Bella Mackie 

Celebrating cellulite isn’t the route to happiness

Bella Mackie: The trend for women to embrace our physical ‘flaws’ such as hairy legs still buys into the idea that our bodies are up for scrutiny
  
  

A woman walking on a beach
'We may refuse to see our cellulite as ugly or unsightly, but we are still being asked to focus on an external part of ourself.' Photograph: Alamy Photograph: /Alamy

I spent much of my 20s being incredibly aware that my cellulite was considered disgusting by the magazines I read. When I discovered stretchmarks on my thighs aged 18, I cried in a changing room. I happily hoovered up lotions, creams, and depilatory products, all in the name of looking good and attaining this ideal of beauty I had so willingly absorbed. The distorted images of women that are fed to us constantly are unhealthy and damaging. But then, we know this, because it’s a subject that’s tackled on an almost daily basis. So surely it can only be a good thing when these ridiculous standards of beauty are challenged?
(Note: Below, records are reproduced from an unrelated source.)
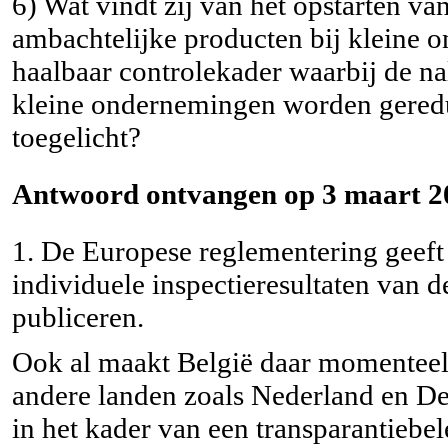
6) Wat vindt zij van het opstarten v
ambachtelijke producten bij kleine
haalbaar controlekader waarbij de na
kleine ondernemingen worden geredu
toegelicht?
Antwoord ontvangen op 3 maart 2
1. De Europese reglementering geeft
individuele inspectieresultaten van d
publiceren.
Ook al maakt België daar momenteel 
andere landen zoals Nederland en De
in het kader van een transparantiebel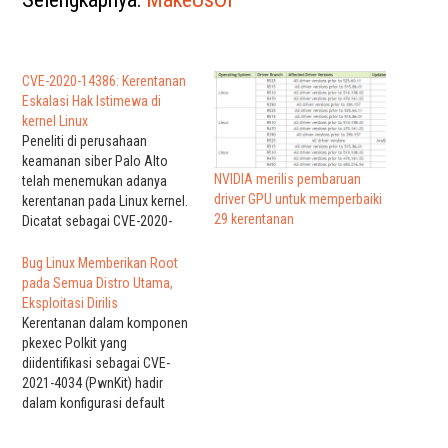
CVE-2020-14386: Kerentanan
Eskalasi Hak Istimewa di
kernel Linux
Peneliti di perusahaan
keamanan siber Palo Alto
NVIDIA merilis pembaruan
telah menemukan adanya
driver GPU untuk memperbaiki
kerentanan pada Linux kernel.
29 kerentanan
Dicatat sebagai CVE-2020-
14386, adalah sebuah
kerentanan kerusakan memori
Bug Linux Memberikan Root
di kernel Linux. Kerentanan ini
pada Semua Distro Utama,
dapat digunakan untuk
Eksploitasi Dirilis
meningkatkan hak istimewa
Kerentanan dalam komponen
dari pengguna yang tidak
pkexec Polkit yang
memiliki hak menjadi
diidentifikasi sebagai CVE-
pengguna root pada sistem
2021-4034 (PwnKit) hadir
Linux. Masalah aritmatika
dalam konfigurasi default
yang menyebabkan
semua distribusi Linux utama
kerusakan…
dan dapat dimanfaatkan untuk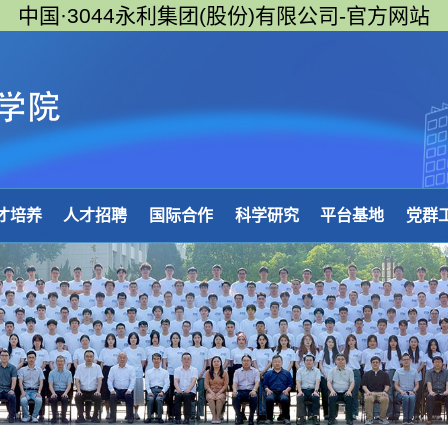
中国·3044永利集团(股份)有限公司-官方网站
才培养
人才招聘
国际合作
科学研究
平台基地
党群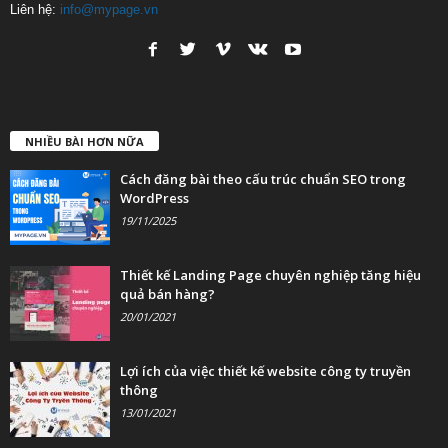
Liên hệ:
info@mypage.vn
NHIỀU BÀI HƠN NỮA
Cách đăng bài theo cấu trúc chuẩn SEO trong
WordPress
19/11/2025
Thiết kế Landing Page chuyên nghiệp tăng hiệu
quả bán hàng?
20/01/2021
Lợi ích của việc thiết kế website công ty truyền
thông
13/01/2021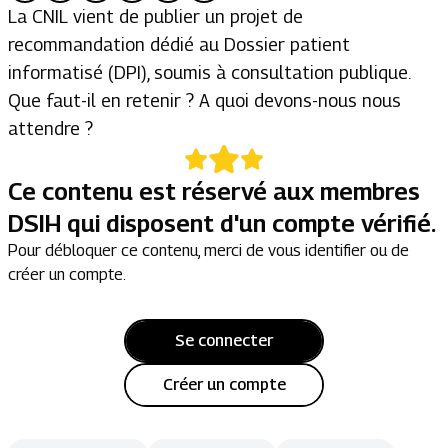
La CNIL vient de publier un projet de
recommandation dédié au Dossier patient
informatisé (DPI), soumis à consultation publique.
Que faut-il en retenir ? A quoi devons-nous nous
attendre ?
Ce contenu est réservé aux membres
DSIH qui disposent d'un compte vérifié.
Pour débloquer ce contenu, merci de vous identifier ou de
créer un compte.
Se connecter
Créer un compte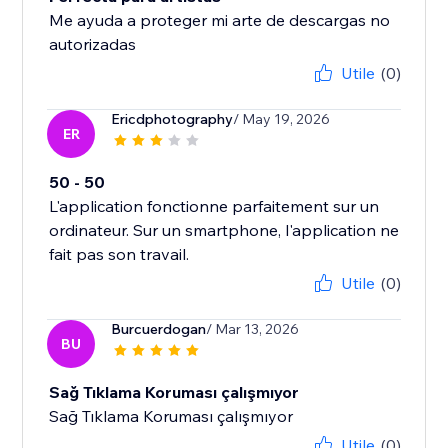
Me ayuda a proteger mi arte de descargas no
autorizadas
Utile
(0)
Ericdphotography
/ May 19, 2026
ER
50 - 50
L'application fonctionne parfaitement sur un
ordinateur. Sur un smartphone, l'application ne
fait pas son travail.
Utile
(0)
Burcuerdogan
/ Mar 13, 2026
BU
Sağ Tıklama Koruması çalışmıyor
Sağ Tıklama Koruması çalışmıyor
Utile
(0)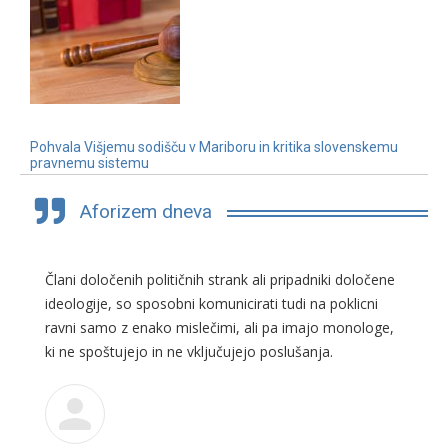
Pohvala Višjemu sodišču v Mariboru in kritika slovenskemu
pravnemu sistemu
3. 7. 2019
Aforizem dneva
Člani določenih političnih strank ali pripadniki določene
ideologije, so sposobni komunicirati tudi na poklicni
ravni samo z enako mislečimi, ali pa imajo monologe,
ki ne spoštujejo in ne vključujejo poslušanja.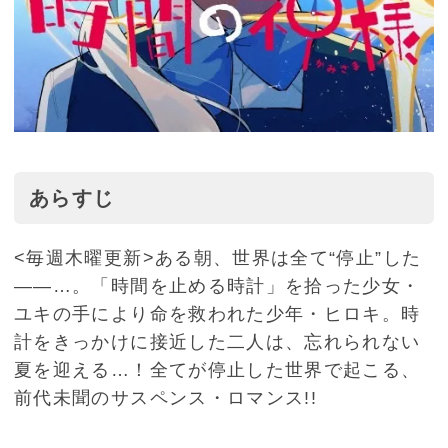
あらすじ
<毎週木曜更新>ある朝、世界は全て“停止”した
――…。「時間を止める時計」を拾った少女・
ユキの手により命を救われた少年・ヒロキ。時
計をきっかけに接近した二人は、忘れられない
夏を迎える…！全てが停止した世界で起こる、
前代未聞のサスペンス・ロマンス!!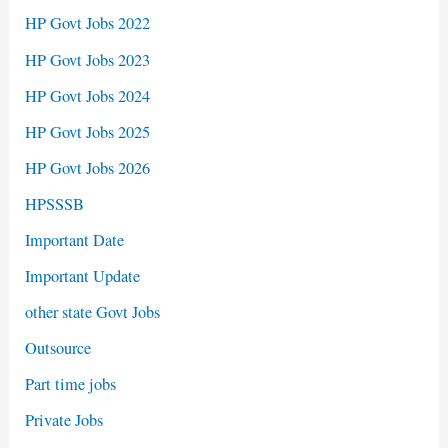
HP Govt Jobs 2022
HP Govt Jobs 2023
HP Govt Jobs 2024
HP Govt Jobs 2025
HP Govt Jobs 2026
HPSSSB
Important Date
Important Update
other state Govt Jobs
Outsource
Part time jobs
Private Jobs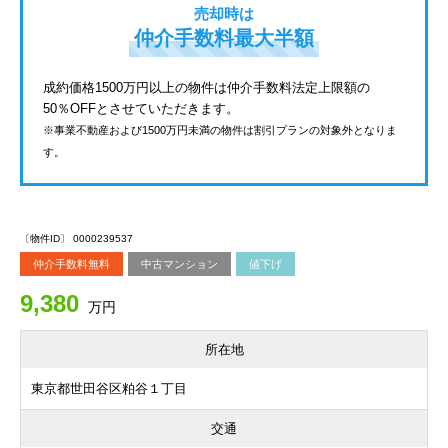
売却時は
仲介手数料最大半額
成約価格1500万円以上の物件は仲介手数料法定上限額の
50％OFFとさせていただきます。
※事業不動産および1500万円未満の物件は割引プランの対象外となりま
す。
〔物件ID〕 0000239537
仲介手数料無料
中古マンション
値下げ
9,380
万円
所在地
東京都世田谷区粕谷１丁目
交通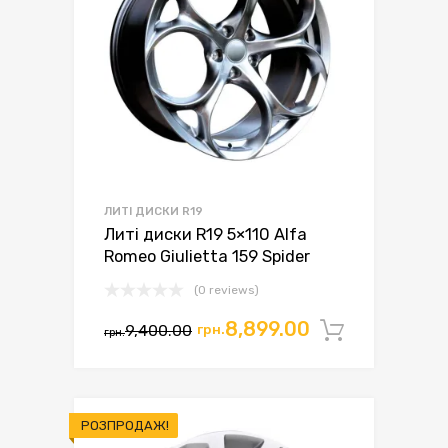
ЛИТІ ДИСКИ R19
Литі диски R19 5×110 Alfa
Romeo Giulietta 159 Spider
(0 reviews)
Оригінальна
Поточна
8,899.00
9,400.00
грн.
Додати 
грн.
ціна:
ціна:
грн.9,400.00.
грн.8,899.00.
РОЗПРОДАЖ!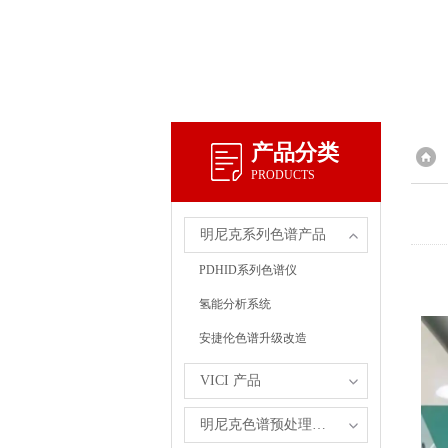
产品分类
PRODUCTS
明尼克系列色谱产品
PDHID系列色谱仪
氢能分析系统
安捷伦色谱升级改造
VICI 产品
明尼克色谱预处理自主产品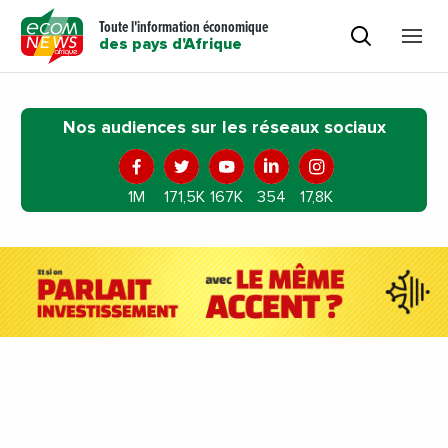
Toute l'information économique
des pays d'Afrique
Nos audiences sur les réseaux sociaux
1M
171,5K
167K
354
17,8K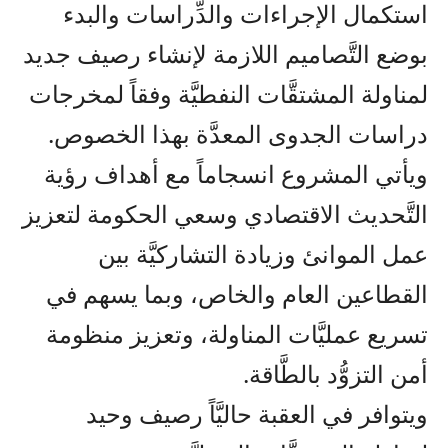
استكمال الإجراءات والدِّراسات والبدء
بوضع التَّصاميم اللازمة لإنشاء رصيف جديد
لمناولة المشتقَّات النفطيَّة وفقاً لمخرجات
دراسات الجدوى المعدَّة بهذا الخصوص.
ويأتي المشروع انسجاماً مع أهداف رؤية
التَّحديث الاقتصادي وسعي الحكومة لتعزيز
عمل الموانئ وزيادة التشاركيَّة بين
القطاعين العام والخاص، وبما يسهم في
تسريع عمليَّات المناولة، وتعزيز منظومة
أمن التزوُّد بالطَّاقة.
ويتوافر في العقبة حاليَّاً رصيف وحيد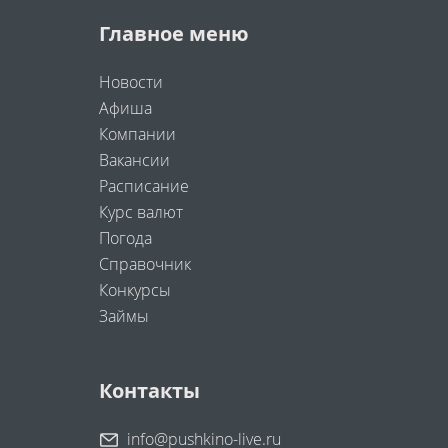
Главное меню
Новости
Афиша
Компании
Вакансии
Расписание
Курс валют
Погода
Справочник
Конкурсы
Займы
Контакты
info@pushkino-live.ru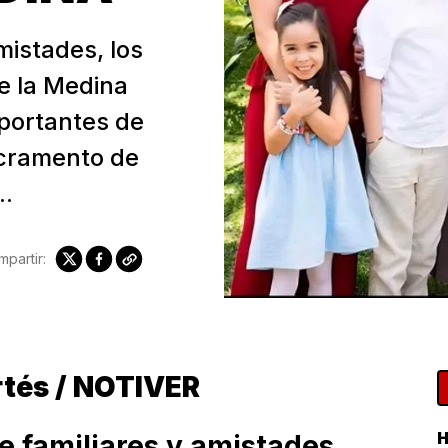
mistades, los
e la Medina
portantes de
sacramento de
..
partir:
rtés / NOTIVER
e familiares y amistades,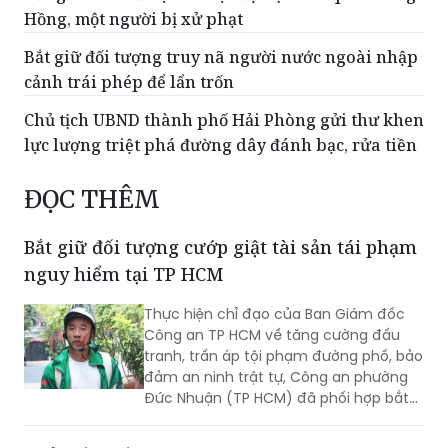
Mượn iPhone 17 Pro Max của đồng nghiệp gọi
nhờ, rồi mang đi bán
Đăng tin sai về Dự án Trục đại lộ cảnh quan sông
Hồng, một người bị xử phạt
Bắt giữ đối tượng truy nã người nước ngoài nhập
cảnh trái phép để lẩn trốn
Chủ tịch UBND thành phố Hải Phòng gửi thư khen
lực lượng triệt phá đường dây đánh bạc, rửa tiền
ĐỌC THÊM
Bắt giữ đối tượng cướp giật tài sản tái phạm
nguy hiểm tại TP HCM
Thực hiện chỉ đạo của Ban Giám đốc
Công an TP HCM về tăng cường đấu
tranh, trấn áp tội phạm đường phố, bảo
đảm an ninh trật tự, Công an phường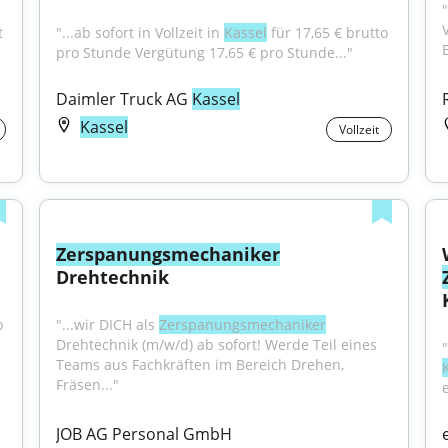
 
"...ab sofort in Vollzeit in 
Kassel
 für 17,65 € brutto 
pro Stunde Vergütung 17,65 € pro Stunde..."
Daimler Truck AG 
Kassel
Kassel
Vollzeit
Zerspanungsmechaniker
Drehtechnik
 
"...wir DICH als 
Zerspanungsmechaniker
Drehtechnik (m/w/d) ab sofort! Werde Teil eines 
"
Teams aus Fachkräften im Bereich Drehen, 
Fräsen..."
JOB AG Personal GmbH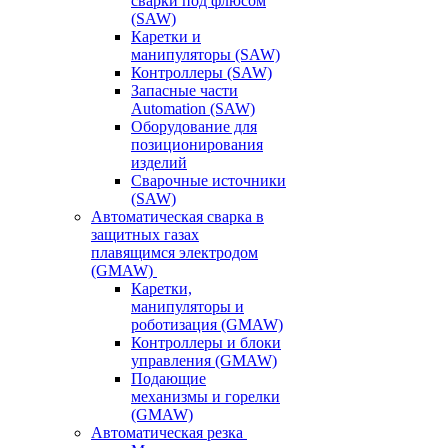
сварки под флюсом
(SAW)
Каретки и
манипуляторы (SAW)
Контроллеры (SAW)
Запасные части
Automation (SAW)
Оборудование для
позиционирования
изделий
Сварочные источники
(SAW)
Автоматическая сварка в
защитных газах
плавящимся электродом
(GMAW)
Каретки,
манипуляторы и
роботизация (GMAW)
Контроллеры и блоки
управления (GMAW)
Подающие
механизмы и горелки
(GMAW)
Автоматическая резка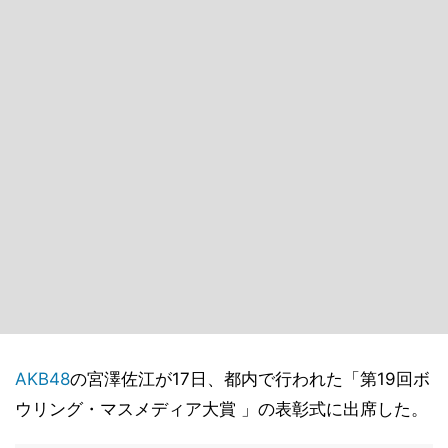
AKB48
の宮澤佐江が17日、都内で行われた「第19回ボ
ウリング・マスメディア大賞 」の表彰式に出席した。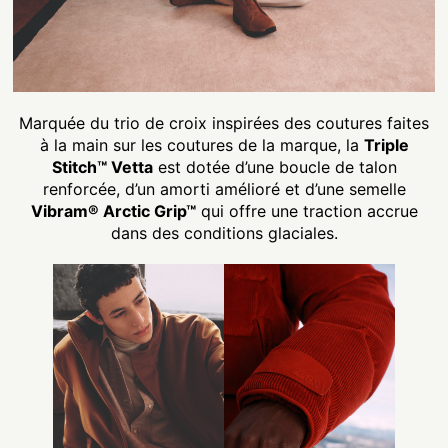
Marquée du trio de croix inspirées des coutures faites
à la main sur les coutures de la marque, la
Triple
Stitch™ Vetta
est dotée d’une boucle de talon
renforcée, d’un amorti amélioré et d’une semelle
Vibram® Arctic Grip™
qui offre une traction accrue
dans des conditions glaciales.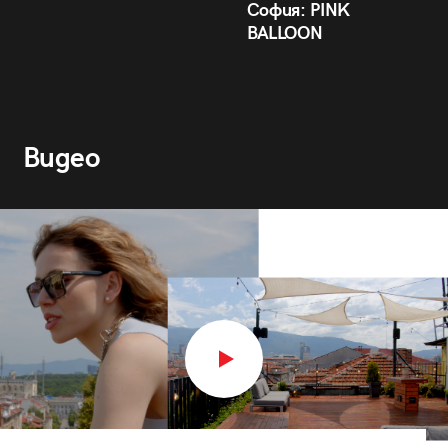
София: PINK
BALLOON
Видео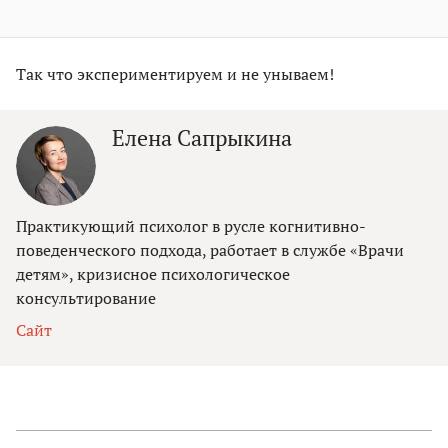
Так что экспериментируем и не унываем!
Елена Сапрыкина
Практикующий психолог в русле когнитивно-
поведенческого подхода, работает в службе «Врачи
детям», кризисное психологическое
консультирование
Сайт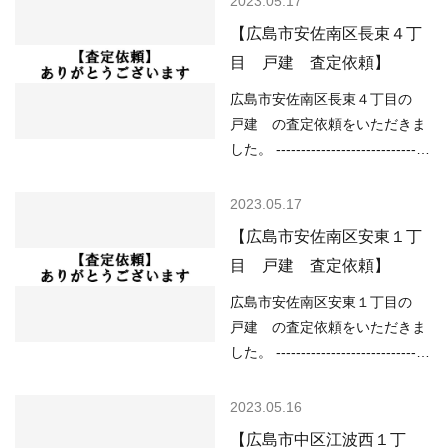
2023.05.17
い ○売り物件が少なく、物件を
地域 （道路）北3.60m （土砂災
【広島市安佐南区長束４丁
探している人が多い などの状況
害）該当なし （洪水）該当なし
目 戸建 査定依頼】
ですので、 「不動産売却のやり
（高潮）該当なし （内水）該当
方によっては高く売却しやす
なし （津波）該当なし -----------
広島市安佐南区長束４丁目の
い」状況といってよいと思いま
----------------------------------------
戸建 の査定依頼をいただきま
す。 ご売却をご検…
-------------------------- 現在の不
した。 -------------------------------
動産市況については、 ○住宅ロ
----------------------------------------
ーンが低金利で不動産を買いや
------ （用途地域）第一種住居地
2023.05.17
すい ○売り物件が少なく、物件
域 （道路）北西5.00m （土砂災
【広島市安佐南区安東１丁
を探している人が多い などの状
害）該当なし （洪水）該当なし
目 戸建 査定依頼】
況ですので、 「不動産売却のや
（高潮）該当なし （内水）
り方によっては高く売却しやす
0.01m以上 （津波）該当なし ---
広島市安佐南区安東１丁目の
い」状況といってよいと思いま
----------------------------------------
戸建 の査定依頼をいただきま
す。 ご売却…
---------------------------------- 現在
した。 -------------------------------
の不動産市況については、 ○住
----------------------------------------
宅ローンが低金利で不動産を買
------ （用途地域）第二種中高層
2023.05.16
いやすい ○売り物件が少なく、
住居専用地域 （道路）南3.60m
【広島市中区江波西１丁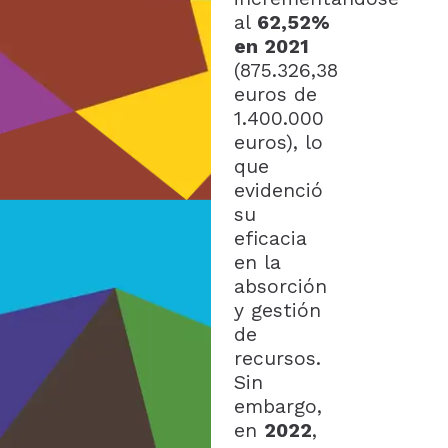
al
62,52%
en 2021
(875.326,38
euros de
1.400.000
euros), lo
que
evidenció
su
eficacia
en la
absorción
y gestión
de
recursos.
Sin
embargo,
en
2022
,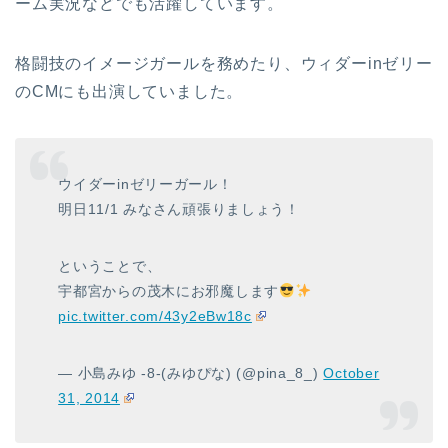
ーム実況などでも活躍しています。
格闘技のイメージガールを務めたり、ウィダーinゼリー
のCMにも出演していました。
ウイダーinゼリーガール！
明日11/1 みなさん頑張りましょう！
ということで、
宇都宮からの茂木にお邪魔します
pic.twitter.com/43y2eBw18c
— 小島みゆ -8-(みゆぴな) (@pina_8_)
October
31, 2014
Recently, there has been a surge of blogs and pieces encouraging women to celebrate aspects of being a woman that previously wouldn’t have been seen as praiseworthy. This week I’ve read a few gushing pieces about the Hairy Legs club, which brightly welcomes you with the message: “This is a POSITIVE space.” This blog encourages women to throw away the razor and send in photos of their hairy legs (there’s the odd “fuck the patriachy” comment included for good measure).

If hairy legs don’t make you want to pop open the prosecco, then why not celebrate your cellulite, or show off your stretchmarks? There are also countless blogs which display photos of women after they have given birth, full of compliments, praise and exhortations that we should cherish our hard-won baby bellies.

But just as I used to hear a disapproving Greek chorus if I ate an ice-cream in the run up to “bikini body” season, I also feel a creeping sense of discomfort with this new celebratory movement. If you are happy to keep your body hair as nature intended, you’ve obviously made a choice that suits you well. But this new enthusiasm for documenting our bodies and cheerleading the personal decisions we make about them seems at best patronising, and at worst to be perpetuating the old, regimented way that women are required to see their bodies as comprised of positive or negative components.

We are naturally repulsed when we see various celebrity magazines employ the equivalent of the old circle of shame – scrutinising the bodies of female celebrities for “flaws” – but, instead of renouncing tactics like this, these blogs reinforce the message that women’s bodies should be constantly and closely examined, divided into constituent parts.

A site that shows women embracing their hairy legs unwittingly reinforces the notion that to be a hirsute woman is unattractive – it asks the reader to throw off the modern standard of femininity by creating a new one. To call stretchmarks “tiger stripes” is to imply that the marks themselves can only be borne if we learn to see them as something that we have earned. By celebrating our post-baby bodies, we admit that we view the parts that have changed as separate and specific physical entities which must pass some sort of muster.

This desire to rejoice in our form, whatever its shape, is yet another way for women to see our bodies as the priority. We may refuse to see our cellulite as ugly or unsightly, but we are still being asked to focus on an external part of ourself, to flip the negative into a positive and examine our physical attributes from a different angle. Is this what we see as progress? If you cannot imagine a blog where men happily praise each others’ beer guts then the answer must surely be no.

I have spent the past year running. I’ve got stronger and leaner. I can feel my physical strength increasing. I have learned to appreciate how each part of the body connects, and how wonderful it is to be able to use it fully. But this trend towards body positive language and imagery requires us to do the opposite; it asks us to see our bodies as superficial.

When writing about the history of the suffrage movement, Jeanette Winterson argued that if a woman cannot feel comfortable in her own body then she has no home. In order to feel fully at ease with ourselves, perhaps we should throw off the notion that one’s body, and one’s specific body parts, must be seen as either praiseworthy or wanting. Acceptance, rather than jubilation, is the only way we women might have a real chance of moving away from the constant fixation with our image.